作業指示: 介護職の腰痛を扱った本文のうち、「腰痛を我慢して仕事をするとどうしてもストレスが溜まりやすく、ささいなことで同僚と」から「なかなか人材が定着しません。」までの部分を一字一句変えずに写す。

腰痛を我慢して仕事をするとどうしてもストレスが溜まりやすく、ささいなことで同僚と
言い争い、それが積み重なることで仕事を辞めていく人も少なくありません。

また、就労を希望するひとの中にはシングルマザーや定年退職したシニアの方などが
思いのほか多い介護業界。
しかし、就職したとしても腰痛を引き起こす恐れのある職場では、
なかなか人材が定着しません。

これでは介護施設の人手不足は悪化の一途をたどっていきます。

「介護施設にとって腰痛は深刻な問題」と指摘する専門家は、
労働契約法の安全配慮義務を根拠に、労災認定や損害賠償を求めて提訴する職員が
増える、とも予想しています。

このようなことから介護業界における腰痛対策は、人材確保や事業運営の点から
決して欠かすことのできない重要事項といえるでしょう。

■介護する側への配慮が大切な、これからの介護

介護職の職業病ともいえる腰痛は、人材確保とサービス向上のためにも対策を
欠かすことができない課題です。

しかし日本ではまだ器具を利用することへの理解が広まっていないことに加え、
導入するための費用が高額なため、実際に機械や器具を利用している介護施設が
少ないのが現状です。

抽出記録:
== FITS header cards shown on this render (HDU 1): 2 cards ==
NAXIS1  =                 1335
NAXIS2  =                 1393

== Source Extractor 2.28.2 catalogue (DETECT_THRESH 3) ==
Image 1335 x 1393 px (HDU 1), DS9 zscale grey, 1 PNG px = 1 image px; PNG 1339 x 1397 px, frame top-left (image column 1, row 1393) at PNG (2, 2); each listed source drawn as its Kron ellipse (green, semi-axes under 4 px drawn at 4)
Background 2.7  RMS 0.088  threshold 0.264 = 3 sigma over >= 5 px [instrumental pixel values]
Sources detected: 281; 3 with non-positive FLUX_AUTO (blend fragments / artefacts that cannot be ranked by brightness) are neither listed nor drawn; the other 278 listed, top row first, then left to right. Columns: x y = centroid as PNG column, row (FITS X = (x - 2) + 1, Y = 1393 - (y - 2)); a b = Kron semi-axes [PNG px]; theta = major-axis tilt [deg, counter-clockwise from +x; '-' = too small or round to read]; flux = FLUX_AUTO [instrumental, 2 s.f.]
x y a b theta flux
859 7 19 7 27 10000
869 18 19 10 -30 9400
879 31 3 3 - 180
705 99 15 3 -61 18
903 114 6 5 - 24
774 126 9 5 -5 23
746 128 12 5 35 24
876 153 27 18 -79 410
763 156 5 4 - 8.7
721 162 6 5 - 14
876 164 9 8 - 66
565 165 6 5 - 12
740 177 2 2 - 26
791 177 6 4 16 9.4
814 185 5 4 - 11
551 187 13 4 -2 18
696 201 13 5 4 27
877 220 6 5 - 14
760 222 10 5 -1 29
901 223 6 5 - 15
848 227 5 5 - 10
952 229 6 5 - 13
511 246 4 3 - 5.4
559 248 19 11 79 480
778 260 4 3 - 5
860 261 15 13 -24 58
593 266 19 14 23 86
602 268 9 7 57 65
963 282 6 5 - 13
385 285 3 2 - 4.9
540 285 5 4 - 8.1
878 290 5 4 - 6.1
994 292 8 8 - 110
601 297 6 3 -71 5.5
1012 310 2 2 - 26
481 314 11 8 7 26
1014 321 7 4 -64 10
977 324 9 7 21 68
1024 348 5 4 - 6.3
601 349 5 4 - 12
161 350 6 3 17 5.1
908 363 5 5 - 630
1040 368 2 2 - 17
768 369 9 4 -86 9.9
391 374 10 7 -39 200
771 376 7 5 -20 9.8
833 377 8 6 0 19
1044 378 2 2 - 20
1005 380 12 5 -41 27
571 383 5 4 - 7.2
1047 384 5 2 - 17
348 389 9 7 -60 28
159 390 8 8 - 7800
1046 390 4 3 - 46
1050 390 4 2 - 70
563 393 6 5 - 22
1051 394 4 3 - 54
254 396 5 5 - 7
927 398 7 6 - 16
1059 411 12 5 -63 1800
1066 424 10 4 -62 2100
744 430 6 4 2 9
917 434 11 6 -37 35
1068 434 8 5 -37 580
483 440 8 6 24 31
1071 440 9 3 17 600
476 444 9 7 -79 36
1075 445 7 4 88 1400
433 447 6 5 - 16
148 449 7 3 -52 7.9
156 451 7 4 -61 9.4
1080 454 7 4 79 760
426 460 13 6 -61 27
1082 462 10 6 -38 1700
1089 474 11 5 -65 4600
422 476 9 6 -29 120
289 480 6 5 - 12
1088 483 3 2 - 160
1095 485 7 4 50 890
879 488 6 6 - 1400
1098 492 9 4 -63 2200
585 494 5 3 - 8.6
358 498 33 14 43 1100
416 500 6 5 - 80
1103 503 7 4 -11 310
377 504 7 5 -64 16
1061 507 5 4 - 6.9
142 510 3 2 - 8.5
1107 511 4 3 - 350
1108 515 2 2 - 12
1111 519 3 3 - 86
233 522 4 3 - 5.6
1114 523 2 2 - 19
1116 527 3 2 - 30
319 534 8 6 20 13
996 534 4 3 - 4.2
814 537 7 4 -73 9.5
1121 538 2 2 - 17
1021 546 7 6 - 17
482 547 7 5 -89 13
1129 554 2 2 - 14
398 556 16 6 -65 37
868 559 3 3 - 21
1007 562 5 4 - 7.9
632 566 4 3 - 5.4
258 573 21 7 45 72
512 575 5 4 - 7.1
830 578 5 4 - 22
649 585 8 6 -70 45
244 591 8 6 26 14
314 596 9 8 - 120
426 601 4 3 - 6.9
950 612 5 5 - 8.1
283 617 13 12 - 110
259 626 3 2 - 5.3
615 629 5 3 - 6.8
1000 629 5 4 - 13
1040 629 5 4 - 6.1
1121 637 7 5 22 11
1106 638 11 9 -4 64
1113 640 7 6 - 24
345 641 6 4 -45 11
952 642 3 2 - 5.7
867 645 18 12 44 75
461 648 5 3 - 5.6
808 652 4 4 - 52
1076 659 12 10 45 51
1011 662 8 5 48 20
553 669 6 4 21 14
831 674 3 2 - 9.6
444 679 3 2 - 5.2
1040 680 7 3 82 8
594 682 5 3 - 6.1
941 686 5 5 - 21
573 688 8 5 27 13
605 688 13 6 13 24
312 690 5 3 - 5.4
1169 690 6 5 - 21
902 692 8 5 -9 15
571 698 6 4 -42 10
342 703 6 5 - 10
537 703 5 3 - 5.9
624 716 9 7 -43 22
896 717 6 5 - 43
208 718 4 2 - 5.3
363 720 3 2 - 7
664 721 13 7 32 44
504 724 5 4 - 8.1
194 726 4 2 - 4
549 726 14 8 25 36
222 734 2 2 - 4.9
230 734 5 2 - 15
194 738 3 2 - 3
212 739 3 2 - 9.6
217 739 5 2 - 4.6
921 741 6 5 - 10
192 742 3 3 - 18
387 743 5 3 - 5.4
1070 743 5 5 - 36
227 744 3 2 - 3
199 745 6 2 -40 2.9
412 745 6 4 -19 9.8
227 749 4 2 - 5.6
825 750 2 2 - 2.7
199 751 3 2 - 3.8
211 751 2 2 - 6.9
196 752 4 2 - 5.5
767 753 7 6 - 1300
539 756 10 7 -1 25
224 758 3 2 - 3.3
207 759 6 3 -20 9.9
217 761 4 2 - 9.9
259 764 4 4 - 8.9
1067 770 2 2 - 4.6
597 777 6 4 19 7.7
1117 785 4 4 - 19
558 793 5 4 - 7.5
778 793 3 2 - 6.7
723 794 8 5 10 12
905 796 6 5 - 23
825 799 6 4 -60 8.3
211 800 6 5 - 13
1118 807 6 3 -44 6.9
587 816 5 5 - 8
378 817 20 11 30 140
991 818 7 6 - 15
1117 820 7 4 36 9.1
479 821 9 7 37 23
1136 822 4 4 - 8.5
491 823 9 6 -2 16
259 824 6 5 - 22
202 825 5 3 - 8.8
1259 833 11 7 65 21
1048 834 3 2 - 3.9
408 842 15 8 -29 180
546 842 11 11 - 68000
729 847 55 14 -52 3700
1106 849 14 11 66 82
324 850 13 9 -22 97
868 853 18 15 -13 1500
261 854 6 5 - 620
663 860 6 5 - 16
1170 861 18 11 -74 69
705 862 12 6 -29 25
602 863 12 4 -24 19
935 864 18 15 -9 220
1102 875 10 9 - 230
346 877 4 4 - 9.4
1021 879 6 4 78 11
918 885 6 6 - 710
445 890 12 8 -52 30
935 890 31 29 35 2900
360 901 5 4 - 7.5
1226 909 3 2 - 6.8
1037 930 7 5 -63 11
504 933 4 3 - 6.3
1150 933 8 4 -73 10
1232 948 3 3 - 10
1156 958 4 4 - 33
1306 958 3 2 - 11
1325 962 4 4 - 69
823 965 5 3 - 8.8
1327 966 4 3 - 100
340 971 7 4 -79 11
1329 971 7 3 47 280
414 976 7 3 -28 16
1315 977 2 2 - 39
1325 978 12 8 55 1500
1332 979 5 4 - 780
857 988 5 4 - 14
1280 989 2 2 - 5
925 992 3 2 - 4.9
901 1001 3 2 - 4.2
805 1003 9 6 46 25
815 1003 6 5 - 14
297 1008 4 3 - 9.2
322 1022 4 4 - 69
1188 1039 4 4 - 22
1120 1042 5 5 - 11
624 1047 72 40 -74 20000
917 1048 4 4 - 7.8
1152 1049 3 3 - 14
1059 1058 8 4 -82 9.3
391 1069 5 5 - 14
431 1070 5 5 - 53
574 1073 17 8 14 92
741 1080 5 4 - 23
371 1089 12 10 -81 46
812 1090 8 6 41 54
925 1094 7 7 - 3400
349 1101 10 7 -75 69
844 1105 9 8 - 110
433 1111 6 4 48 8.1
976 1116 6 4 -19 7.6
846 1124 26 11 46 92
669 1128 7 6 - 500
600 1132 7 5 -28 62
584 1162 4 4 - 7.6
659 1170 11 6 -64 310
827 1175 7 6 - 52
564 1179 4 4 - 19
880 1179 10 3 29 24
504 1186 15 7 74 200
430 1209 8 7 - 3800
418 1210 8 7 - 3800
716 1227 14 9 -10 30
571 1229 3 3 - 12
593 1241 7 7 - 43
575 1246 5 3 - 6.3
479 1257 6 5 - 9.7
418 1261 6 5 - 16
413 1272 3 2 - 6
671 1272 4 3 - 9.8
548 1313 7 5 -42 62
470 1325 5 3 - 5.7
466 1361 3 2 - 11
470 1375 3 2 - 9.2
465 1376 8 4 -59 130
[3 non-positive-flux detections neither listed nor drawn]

問題の解答:
腰痛を我慢して仕事をするとどうしてもストレスが溜まりやすく、ささいなことで同僚と
言い争い、それが積み重なることで仕事を辞めていく人も少なくありません。

また、就労を希望するひとの中にはシングルマザーや定年退職したシニアの方などが
思いのほか多い介護業界。
しかし、就職したとしても腰痛を引き起こす恐れのある職場では、
なかなか人材が定着しません。